Ayer, 21 de abril, se cumplía un año de la muerte de Francisco, aquel cardenal jesuita llegado del fin del mundo, al que” condenaron” a ser Papa a partir de su discurso en las Congregaciones Generales para el Cónclave en 2013, en las que, con su voz sugerente y directa, invitaba a sus colegas electores a salir de una Iglesia auto- referencial.
Fueron 12 años en los que, en su propias palabras, pretendió abrir procesos, no ocupar simplemente un espacio…Y lo intentó como pudo, con sus aciertos proféticos y con las incertidumbres y contradicciones que genera todo itinerario humano.

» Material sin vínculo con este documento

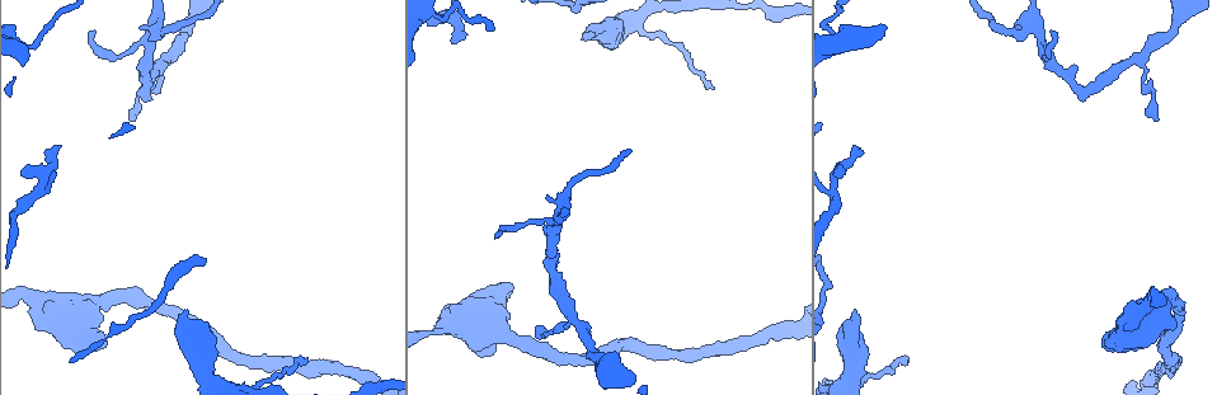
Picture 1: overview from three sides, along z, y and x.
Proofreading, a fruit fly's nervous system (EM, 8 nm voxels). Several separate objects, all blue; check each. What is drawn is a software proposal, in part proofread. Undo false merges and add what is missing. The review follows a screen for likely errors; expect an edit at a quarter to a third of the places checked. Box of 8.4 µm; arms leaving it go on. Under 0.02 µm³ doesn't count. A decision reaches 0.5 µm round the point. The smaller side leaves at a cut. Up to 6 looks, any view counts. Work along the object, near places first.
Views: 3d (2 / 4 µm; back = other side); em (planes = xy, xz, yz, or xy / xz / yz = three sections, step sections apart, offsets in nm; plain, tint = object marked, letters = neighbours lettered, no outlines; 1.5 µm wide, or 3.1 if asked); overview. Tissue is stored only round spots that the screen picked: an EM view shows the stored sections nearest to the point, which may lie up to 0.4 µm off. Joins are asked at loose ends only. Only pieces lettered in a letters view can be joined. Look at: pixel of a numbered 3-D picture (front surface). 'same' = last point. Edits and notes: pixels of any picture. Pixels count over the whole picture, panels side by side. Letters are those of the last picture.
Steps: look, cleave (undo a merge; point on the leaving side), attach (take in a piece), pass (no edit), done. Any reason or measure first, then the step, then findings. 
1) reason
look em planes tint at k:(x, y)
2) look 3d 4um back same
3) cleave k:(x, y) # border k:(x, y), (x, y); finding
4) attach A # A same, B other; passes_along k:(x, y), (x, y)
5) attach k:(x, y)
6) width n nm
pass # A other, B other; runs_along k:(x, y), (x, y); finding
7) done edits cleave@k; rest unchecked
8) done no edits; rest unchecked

sharp bend
look 3d 2um back at 1:(1034, 28)

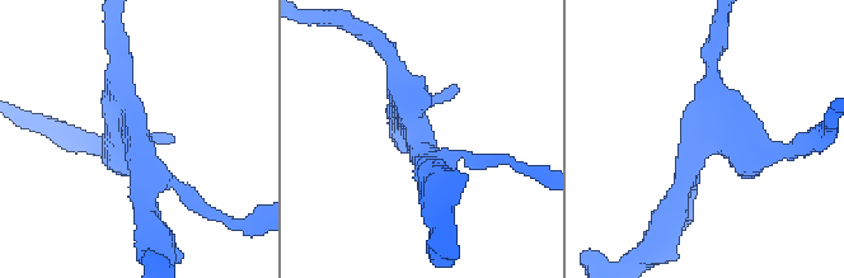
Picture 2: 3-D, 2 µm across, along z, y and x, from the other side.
look em planes tint at 2:(140, 142)

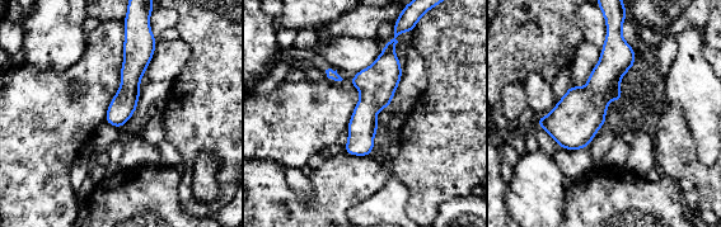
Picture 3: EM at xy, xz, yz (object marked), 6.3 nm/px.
what lies round it
look em planes letters same

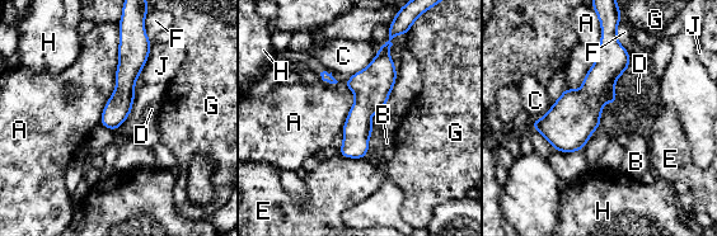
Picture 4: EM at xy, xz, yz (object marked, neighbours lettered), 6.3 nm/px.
width 120 nm
pass # A other, B other, C other, D other, E other, F other, G other, H other, J other; continuous, no second cell

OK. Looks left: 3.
look em xy step 4 tint at 1:(1153, 294)

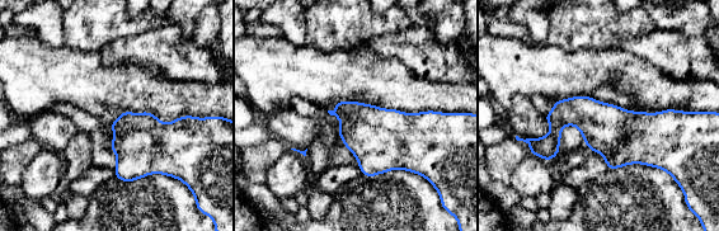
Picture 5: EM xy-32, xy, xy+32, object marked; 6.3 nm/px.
look em planes letters same

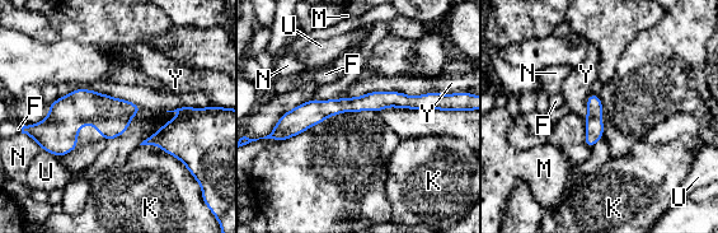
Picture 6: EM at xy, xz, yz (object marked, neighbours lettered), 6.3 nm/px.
pass # F other, K other, M other, N other, U other, Y other; runs_along 6:(389, 98), (244, 140); continuous, no second cell

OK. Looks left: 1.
done no edits; rest unchecked

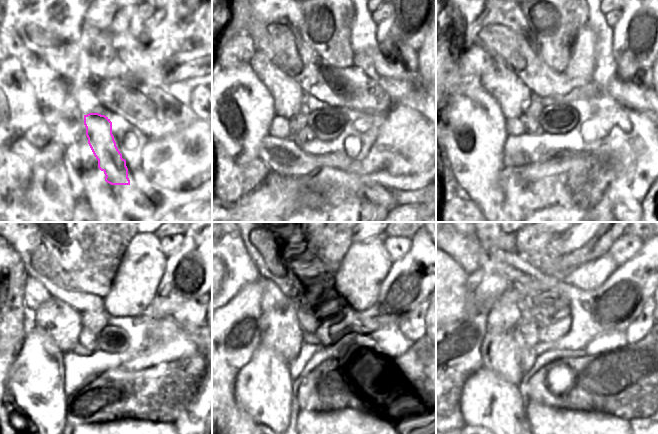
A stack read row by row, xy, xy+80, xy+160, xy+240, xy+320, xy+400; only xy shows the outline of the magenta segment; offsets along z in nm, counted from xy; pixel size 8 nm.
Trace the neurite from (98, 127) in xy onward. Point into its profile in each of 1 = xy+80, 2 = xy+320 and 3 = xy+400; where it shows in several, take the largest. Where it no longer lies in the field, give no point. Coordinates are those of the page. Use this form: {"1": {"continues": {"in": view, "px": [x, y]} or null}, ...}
{"1": {"continues": {"in": "xy+80", "px": [327, 123]}}, "2": {"continues": {"in": "xy+320", "px": [333, 338]}}, "3": {"continues": {"in": "xy+400", "px": [555, 330]}}}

Un año es poco para tratar de canonizar a Francisco, pero también es poco para embalsamarlo, aunque las dos modalidades suelen coincidir a la hora de rebajar y desactivar el carisma profético, neutralizándolo y ofreciéndolo como un paréntesis improvisado o un verso suelto, exclusivamente “pastoral” en una larga historia doctrinal, «magisterial». Por cierto, un adjetivo éste – “pastoral” – que enfatizan aquellos que pretenden no aceptar los cambios doctrinales del Vaticano II o la huella que Bergolio dejó en la década de su pontificado, en la que muchas de las creencias silenciosas en las que crecimos, dejaron de ocultarse o simplemente comenzaron a formularse o a transformarse.
La discontinuidad que algunos ven entre el Papa Francisco y León, por el simple hecho de que éste ha recuperado la mozzetta roja o los aposentos papales, no es sino simple coincidencia con el deseo de los nostálgicos de siempre. No es más.
León, con su estilo propio y su cadencia personal, lo tiene claro: la continuidad de los procesos ya iniciados, incluso antes de Francisco, siguen abiertos, manteniendo el Papa americano, como es normal, dada su acción como obispo de Roma, qué priorizará de su predecesor.
Los frentes procesuales abiertos son varios, nucleares todos, pero tal vez hay uno que ocupa la salida de urgencia, el de la Sinodalidad, único modo de entendernos como Iglesia; siempre y cuando no neguemos la mayor.
Agradecemos a Dios el pontificado de Bergolio y, al año de su muerte, mientras el polvo de su paso se asienta suavemente, bendecimos al Señor: Su pontificado ha sido una parte integral del cambio de época que anunció reiteradamente, pero él también ha sido una referencia gozosa para vivir ese cambio con parresía.